Sensitivity Analysis for Business Cases
1-Dimensional Sensitivity Analysis
From the graph shown above, we can already get some important insights with respect to our example business case:
- The sales price has the largest influence on the resulting NPV. If sales prices drop by 5% only, our project does not add any more value to the business. Therefore, we must make sure that:
- our estimation of the sales price is as good as possible and not “inflated”
- we develop suitable countermeasures in case the sales price drops in the market
- The sales numbers and the development cost have less influence on the NPV; hence they are not our first concern.
2-Dimensional Sensitivity Analysis
Now, we will change two input variables at a time and leave the others constant (ceteris paribus). The tables for these investigations are listed on the sheet Scenario Analysis (2D). In additional to the overall monetary values of the NPV, the relative increments and decrements in % have been listed in tables on the right side of the respective scenario. I tried to visualize the result in Excel, but I found the related Excel graphics not very adequate. With the open-source tool gnuplot, it is however possible to create meaningful graphs. I am a novice with this tool and certainly, more elaborate visualizations are possible. Nevertheless, for a first interpretation, heat maps and contour lines serve the purpose. In order to create them, I had to transpose the tables into formats as shown on the sheet Scenario Analysis (2D), gnuplot. Furthermore, I had to use the setup commands listed on the sheet Init gnuplot in order to make gnuplot output the graphs below.

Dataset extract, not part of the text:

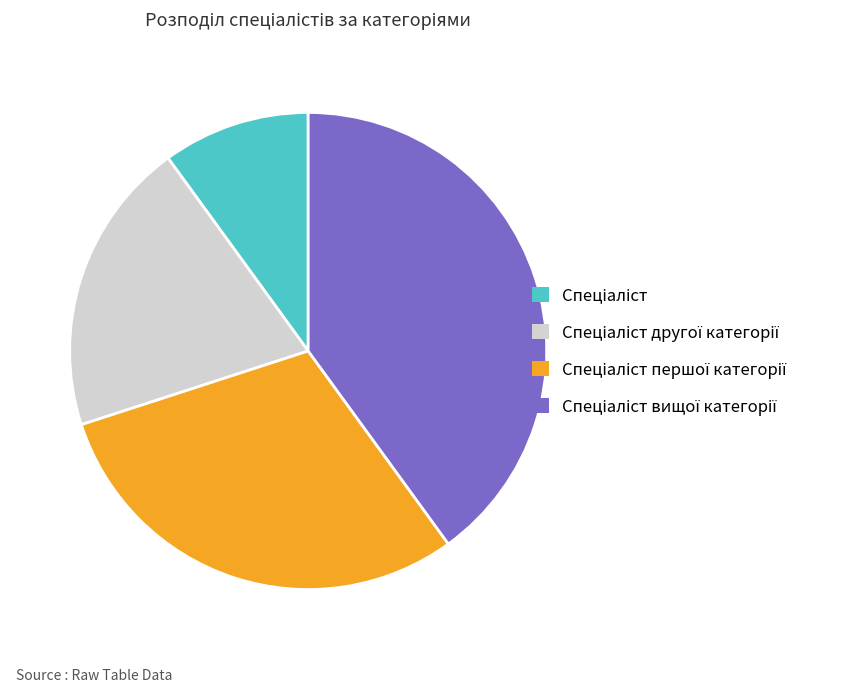

Does any single category account for the majority?

No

The graphs show heat maps with contour lines, and I believe that this is a good visualization for a 2-D sensitivity analysis although initially, it might take a while to familiarize yourself with this kind of visualization. The areas with green colour represent areas in which the NPV is better than in our base estimation, the areas with red colour represent areas in which the NPV is worse than in our initial base estimation. Each graph also has a contour lines which is labeled “0” in the legend, and this contour line represents combinations of the input variables where the NPV is the same than in our base estimation.
From the tables on the sheet Scenario Analysis (2D) and the graphs, we can get additional insight which is not accessible in the 1-D sensitivity analysis. We can draw the following conclusions, for example:
- If an increase in the sales price leads to a drop of the sales numbers of less than 15%, we still get a higher NPV than in our base estimation. If the price elasticity of our product warrants that move, then we should definitively go for it!
- If the development of additional features can yield a 10% increase of the sales price, we can easily spend 30% more development budget on those features.
- We can easily spend 25% more development budget if that additional development effort results in a 10% lower material cost.
3-Dimensional Sensitivity Analysis
I expect that with virtual reality gear like Oculus Rift, we might very soon be able to move ahead and create a visualization like a room that is filled with a coloured gas. By moving through that room and moving you head in the vertical, you might be able to explore that room in three dimensions. Similarly to the added insight that we gained while moving from a 1-D sensitivity analysis to a 2-D sensitivity analysis, we might find yet more additional insight.
Clearly, heat maps with contour lines offer valuable insight in business cases, especially if we limit the heat maps to visualizations of those input variables that have proven to have the largest impact in the 1-D sensitivity analysis. In our business case example, the underlying formula for the NPV is simple which is reflected in the slightly curved or straight contour lines of the graphs. In more complicated business cases or in different applications, we might expect different and non-linear behaviours that then would result in more complicated heat maps and contour lines. We might find, for example that there can be a local minimum (a red-coloured spot) in our heat map which would then mean that we have a found a combination of our input variables that we must avoid under all circumstances, similar to a cliff in the ocean where we have to ship around. This would be visible immediately in the heat map. However, mathematically, we can even find such “cliffs” in an n-dimensional sensitivity analysis using multi-variable calculus although we are not able to “visualize” that in our mind. Such approaches might delivers us insight into dangerous or unfortunate combinations of input variables that other methods might not offer.